### [ПИСЬМЕННОЕ ЗАДАНИЕ 1]
Кого, согласно воспоминаниям Голды Меир в тексте о Бен-Гурионе, она назвала первым человеком, сформулировавшим срочную необходимость потребовать создания еврейского государства после войны?
### [ПИСЬМЕННОЕ ЗАДАНИЕ 2]
Продолжите текст о Бен-Гурионе и сионизме, начиная сразу после его последнего предложения.

### [ИСХОДНЫЙ ДОКУМЕНТ]
★ ★ ★ ★ ★

Но придёт час, и в сионистском движении имя Бен-Гуриона будет поставлено рядом с именем Теодора Герцля. А историки сионизма так озаглавят этапы, предшествующие возрождению государства Израиль: первый – от Базельской программы до Декларации Бальфура и мандата Лиги Наций, второй – от Декларации Бальфура до Билтморской программы, и третий – от Билтморской программы до провозглашения государства Израиль. Голда Меир вспоминала в своих мемуарах, что первым, кто сформулировал срочную необходимость потребовать создания после войны еврейского государства, был Берл Кацнельсон (она «забыла», что задолго до Кацнельсона об этом неустанно твердил Жаботинский). Впрочем, не имеет значения, кто первым произнёс «государство»: публично перед всем миром эту цель огласил Бен-Гурион. Он яростно боролся за её утверждение и добился того, что Билтморская программа стала определять действия сионистской организации – и поэтому только с его именем она ассоциировалась у его современников: и друзей, и врагов.
Вейцман и Бен-Гурион
Неблагодарное дело – заниматься семейными тяжбами. Моя дочь, успешный американский адвокат, наотрез отказалась специализироваться в семейном праве (Family Law), поясняя это нежеланием «копаться в грязном белье». Мы такой возможности лишены – ведь речь идёт о двух лидерах Всемирной сионисткой организации. В этой главе нас ждёт «семейный конфликт», вспыхнувший между Вейцманом и Бен-Гурионом, с взаимными обвинениями, переходящими в оскорбления. Если читатель не хочет в него вникать и читать нелицеприятные письма, которыми обменивались уважаемые мужи (многое автор сознательно опустил, дабы не нагружать читателя негативными эмоциями), то он может эту главу проскочить – тем более что в отличие от другого семейного конфликта, о котором мы будем ещё говорить, рассказывая о «Грязном деле», этот не имел никаких губительных последствий. Для тех же, кто интересуется деталями конфликта, у кого не укладывается в голове, как в годы войны могли поссориться негоголевские «Иван Иванович с Иваном Никифоровичем», – в путь!

★ ★ ★ ★ ★

### [ПРЕДОСТАВЛЕННЫЙ МАТЕРИАЛ]
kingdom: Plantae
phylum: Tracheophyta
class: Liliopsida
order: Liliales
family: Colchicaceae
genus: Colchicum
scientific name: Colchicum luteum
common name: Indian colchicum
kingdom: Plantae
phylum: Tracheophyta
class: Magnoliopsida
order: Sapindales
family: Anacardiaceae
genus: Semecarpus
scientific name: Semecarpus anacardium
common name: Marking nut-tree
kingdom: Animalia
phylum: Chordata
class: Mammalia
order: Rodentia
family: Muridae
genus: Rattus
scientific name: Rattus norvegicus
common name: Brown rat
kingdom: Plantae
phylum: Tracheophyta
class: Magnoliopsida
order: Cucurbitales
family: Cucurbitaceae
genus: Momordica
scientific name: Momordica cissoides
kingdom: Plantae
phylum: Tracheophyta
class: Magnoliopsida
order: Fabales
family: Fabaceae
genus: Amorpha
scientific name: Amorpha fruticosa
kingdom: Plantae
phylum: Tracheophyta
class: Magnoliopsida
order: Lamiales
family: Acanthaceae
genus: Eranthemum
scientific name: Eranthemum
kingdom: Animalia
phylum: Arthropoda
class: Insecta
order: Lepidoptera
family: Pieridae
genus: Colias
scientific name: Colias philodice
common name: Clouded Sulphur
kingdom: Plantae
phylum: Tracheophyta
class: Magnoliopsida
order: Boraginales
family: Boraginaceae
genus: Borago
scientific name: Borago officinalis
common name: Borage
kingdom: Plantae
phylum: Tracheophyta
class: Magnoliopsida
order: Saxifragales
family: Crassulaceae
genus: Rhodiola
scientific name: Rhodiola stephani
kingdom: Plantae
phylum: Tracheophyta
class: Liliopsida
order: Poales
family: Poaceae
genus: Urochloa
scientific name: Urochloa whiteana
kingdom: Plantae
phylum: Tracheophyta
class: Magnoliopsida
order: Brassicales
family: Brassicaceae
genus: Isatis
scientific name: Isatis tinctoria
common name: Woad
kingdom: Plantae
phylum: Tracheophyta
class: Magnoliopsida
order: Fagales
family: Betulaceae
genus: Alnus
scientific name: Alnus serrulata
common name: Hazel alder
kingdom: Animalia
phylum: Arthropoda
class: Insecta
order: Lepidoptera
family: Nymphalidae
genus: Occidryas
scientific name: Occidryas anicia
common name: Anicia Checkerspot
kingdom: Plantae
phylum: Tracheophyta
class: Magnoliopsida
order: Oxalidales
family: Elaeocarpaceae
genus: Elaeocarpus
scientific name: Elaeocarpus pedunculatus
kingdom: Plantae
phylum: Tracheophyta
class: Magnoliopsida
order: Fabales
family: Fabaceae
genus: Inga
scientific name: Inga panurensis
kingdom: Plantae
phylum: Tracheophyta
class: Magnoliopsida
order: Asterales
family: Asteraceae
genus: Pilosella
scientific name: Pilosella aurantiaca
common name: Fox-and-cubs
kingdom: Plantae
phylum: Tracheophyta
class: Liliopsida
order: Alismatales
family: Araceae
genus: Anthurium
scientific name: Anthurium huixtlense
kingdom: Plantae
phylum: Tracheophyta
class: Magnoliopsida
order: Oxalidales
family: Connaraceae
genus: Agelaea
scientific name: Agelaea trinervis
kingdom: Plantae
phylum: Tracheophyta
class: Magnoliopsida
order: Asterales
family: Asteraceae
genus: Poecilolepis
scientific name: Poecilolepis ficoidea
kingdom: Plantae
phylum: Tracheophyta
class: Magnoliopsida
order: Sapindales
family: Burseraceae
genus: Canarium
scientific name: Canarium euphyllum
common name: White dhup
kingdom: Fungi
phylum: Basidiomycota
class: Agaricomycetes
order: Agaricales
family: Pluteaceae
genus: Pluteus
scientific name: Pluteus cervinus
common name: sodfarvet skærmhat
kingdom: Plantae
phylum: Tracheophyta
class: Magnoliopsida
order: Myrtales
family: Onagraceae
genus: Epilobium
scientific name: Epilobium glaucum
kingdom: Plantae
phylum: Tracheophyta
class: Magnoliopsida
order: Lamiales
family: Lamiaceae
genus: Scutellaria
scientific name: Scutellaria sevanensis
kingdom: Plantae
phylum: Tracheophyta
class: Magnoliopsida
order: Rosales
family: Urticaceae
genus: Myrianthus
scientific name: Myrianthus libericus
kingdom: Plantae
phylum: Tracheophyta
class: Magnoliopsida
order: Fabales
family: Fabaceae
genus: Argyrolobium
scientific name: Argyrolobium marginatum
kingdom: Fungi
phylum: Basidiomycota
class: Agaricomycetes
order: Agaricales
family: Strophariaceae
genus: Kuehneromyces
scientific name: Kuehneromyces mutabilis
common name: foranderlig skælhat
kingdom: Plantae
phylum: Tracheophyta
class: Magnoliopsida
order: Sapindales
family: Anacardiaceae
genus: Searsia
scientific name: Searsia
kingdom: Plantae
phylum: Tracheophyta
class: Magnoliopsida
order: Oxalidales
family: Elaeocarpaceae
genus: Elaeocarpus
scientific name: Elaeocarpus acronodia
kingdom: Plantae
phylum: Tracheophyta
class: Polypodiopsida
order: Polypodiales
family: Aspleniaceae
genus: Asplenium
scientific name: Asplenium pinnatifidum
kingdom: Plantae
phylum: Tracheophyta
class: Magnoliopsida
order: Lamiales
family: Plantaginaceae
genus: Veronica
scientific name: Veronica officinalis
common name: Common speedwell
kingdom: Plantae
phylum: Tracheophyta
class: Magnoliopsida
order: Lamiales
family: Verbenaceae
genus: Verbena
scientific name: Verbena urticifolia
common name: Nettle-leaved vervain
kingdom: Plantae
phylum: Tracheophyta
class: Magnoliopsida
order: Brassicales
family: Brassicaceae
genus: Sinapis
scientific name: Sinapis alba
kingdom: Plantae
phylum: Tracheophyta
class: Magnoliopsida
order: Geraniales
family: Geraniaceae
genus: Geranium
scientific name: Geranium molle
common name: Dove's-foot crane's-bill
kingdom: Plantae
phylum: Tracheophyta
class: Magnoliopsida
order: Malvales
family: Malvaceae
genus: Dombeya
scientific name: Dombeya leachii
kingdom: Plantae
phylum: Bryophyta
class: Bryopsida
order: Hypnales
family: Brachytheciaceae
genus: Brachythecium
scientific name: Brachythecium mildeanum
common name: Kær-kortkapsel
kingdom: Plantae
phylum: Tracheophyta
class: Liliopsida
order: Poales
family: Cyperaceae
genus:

★ ★ ★ ★ ★

### [ОТВЕТ НА ЗАДАНИЕ 1]
Берла Кацнельсона.

### [ОТВЕТ НА ЗАДАНИЕ 2]
Ещё не просохли подписи на итоговых документах Билтморской конференции, как между Вейцманом и Бен-Гурионом разгорелся личный конфликт. Формально это был давний конфликт за лидерство во Всемирной сионистской организации, осложнившийся личными мотивами из-за неумения Бен-Гуриона быть сдержанным и дипломатичным. Когда он пытался навязать кому-либо свою волю, то зачастую «переходил границы», и этические нормы переставали для него существовать. Его противостояние с Вейцманом началось с требования, чтобы решения, касаемые Палестины, принимались в Иерусалиме, а не где бы то ни было. Но расхождения были и по фундаментальным вопросам. Вейцман возражал против силовых методов. Он был сторонником маленьких шажков, ратовал за сотрудничество с англичанами, постепенное наращивание экономических мускулов, следствием которого станет увеличение иммиграции, за соглашение с арабскими соседями ценой взаимных уступок (и всю жизнь надеялся, что удастся подписать соглашение, аналогичное достигнутому в 1919 году с королем Фейсалом). Бен-Гурион, бывший его сторонником до середины тридцатых годов, с приближением войны пришёл к выводу: хотя экономический этап ещё не завершён, настало время, не обращая внимания на возражения «миролюбивых» соседей, требовать резкого увеличения иммиграции и создания еврейского государства.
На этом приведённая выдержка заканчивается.